TASK GOAL
Change every "chart" in the entries below to "graph", keeping all other wording unchanged. Omit the pictures from your answer.

== THE RECORDS

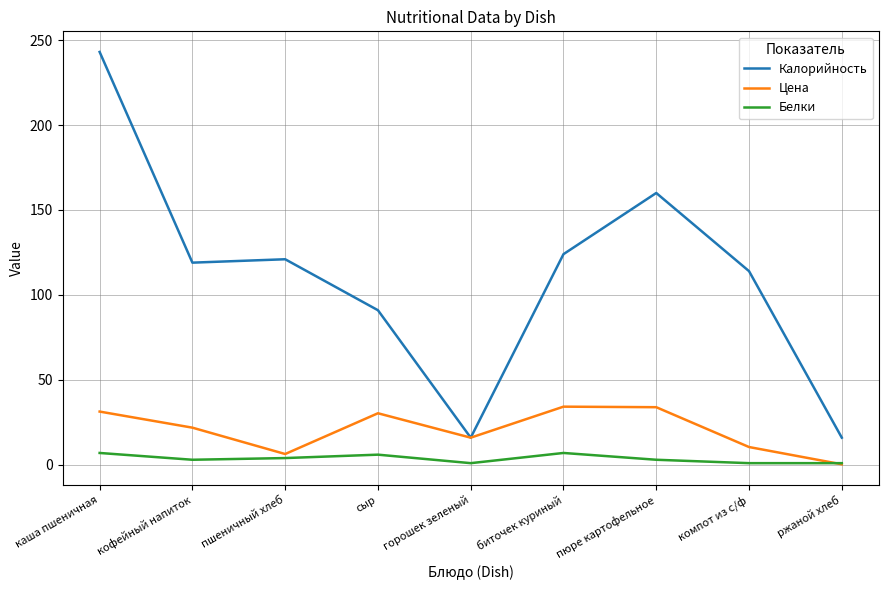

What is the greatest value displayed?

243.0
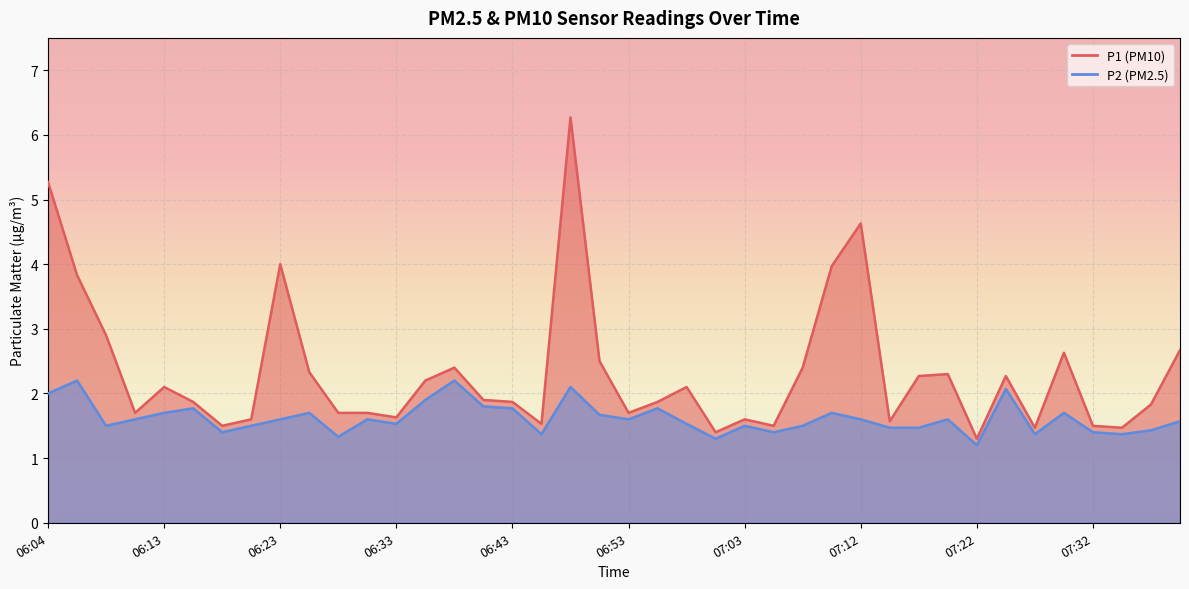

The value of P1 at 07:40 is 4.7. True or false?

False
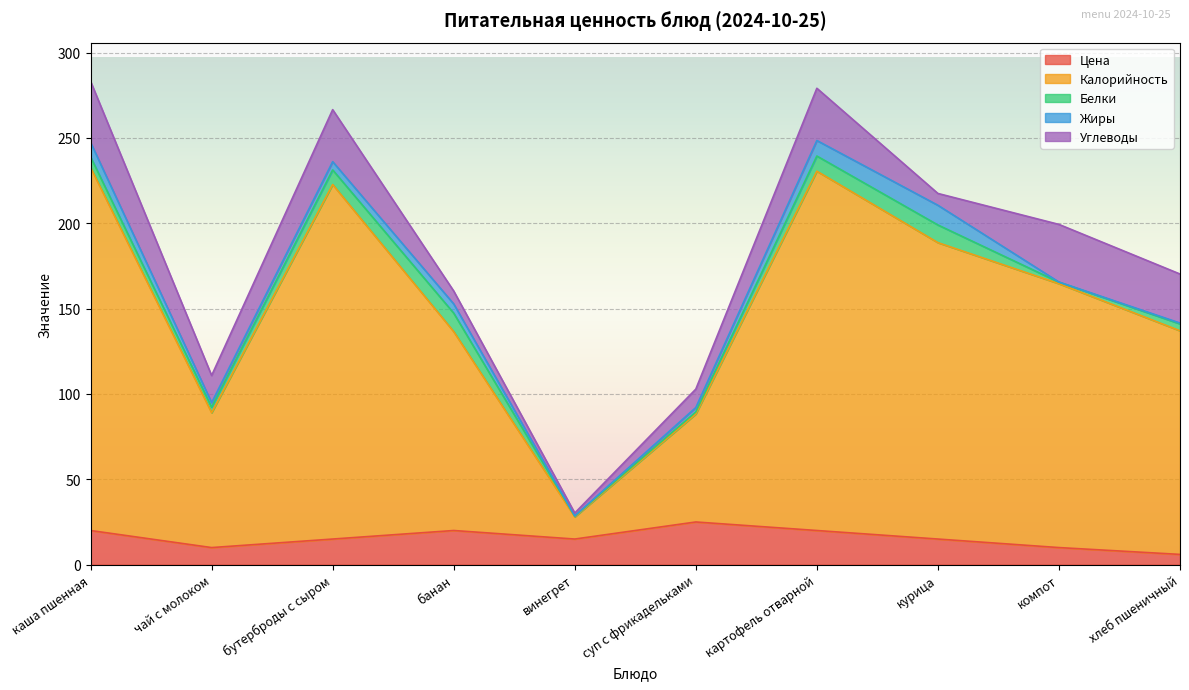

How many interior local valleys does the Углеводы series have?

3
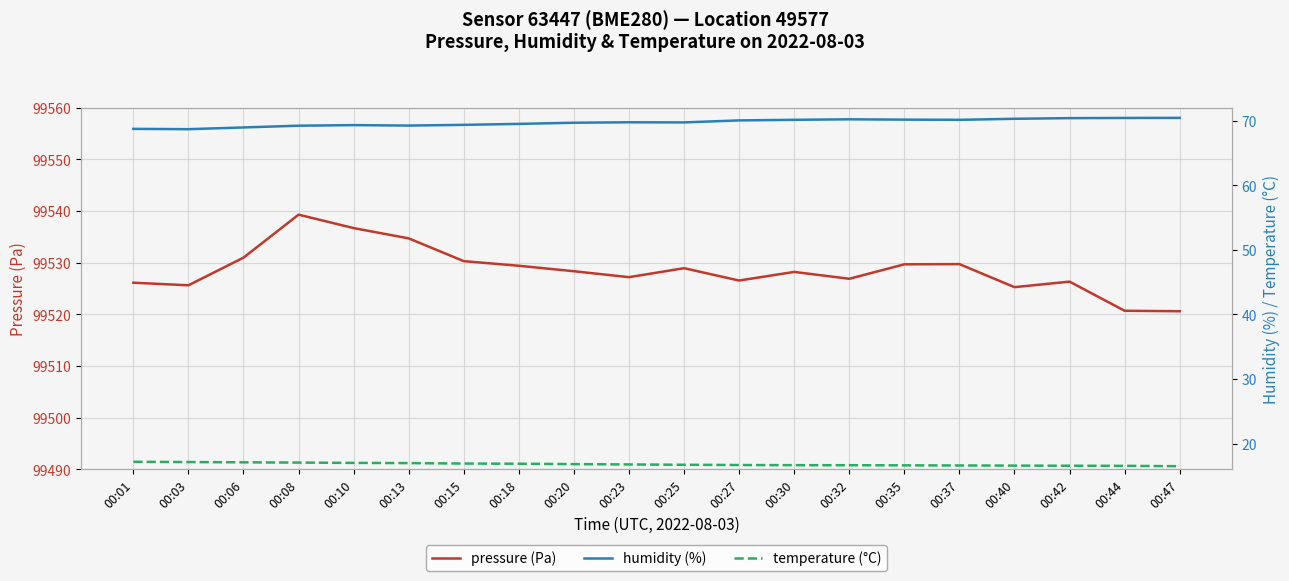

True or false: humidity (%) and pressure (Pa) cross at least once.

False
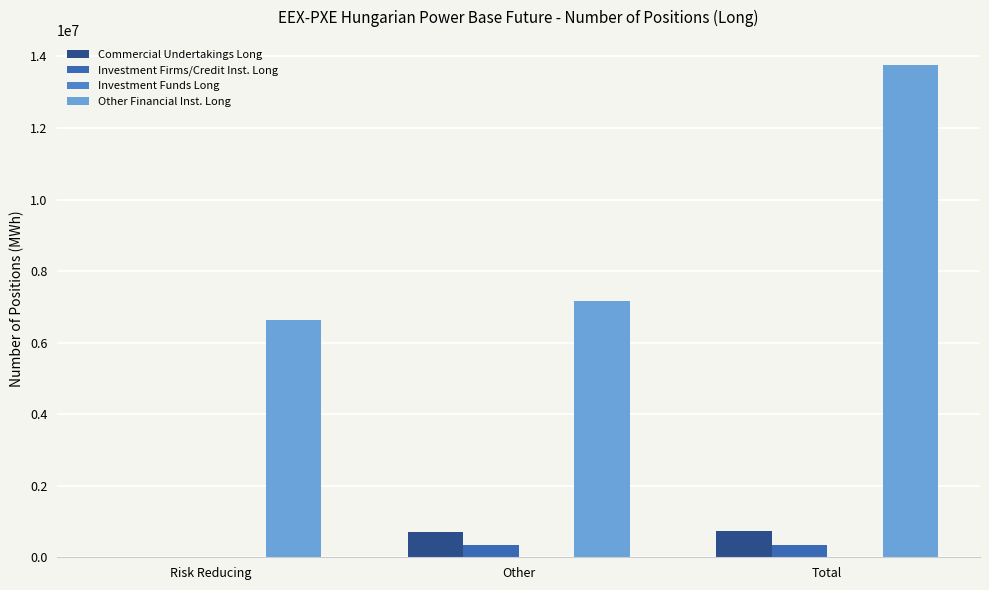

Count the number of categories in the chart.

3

====

ANSWER TO THE PROBLEM
What is the greatest value displayed?

243.0

The value of P1 at 07:40 is 4.7. True or false?

False

How many interior local valleys does the Углеводы series have?

3

True or false: humidity (%) and pressure (Pa) cross at least once.

False

Count the number of categories in the graph.

3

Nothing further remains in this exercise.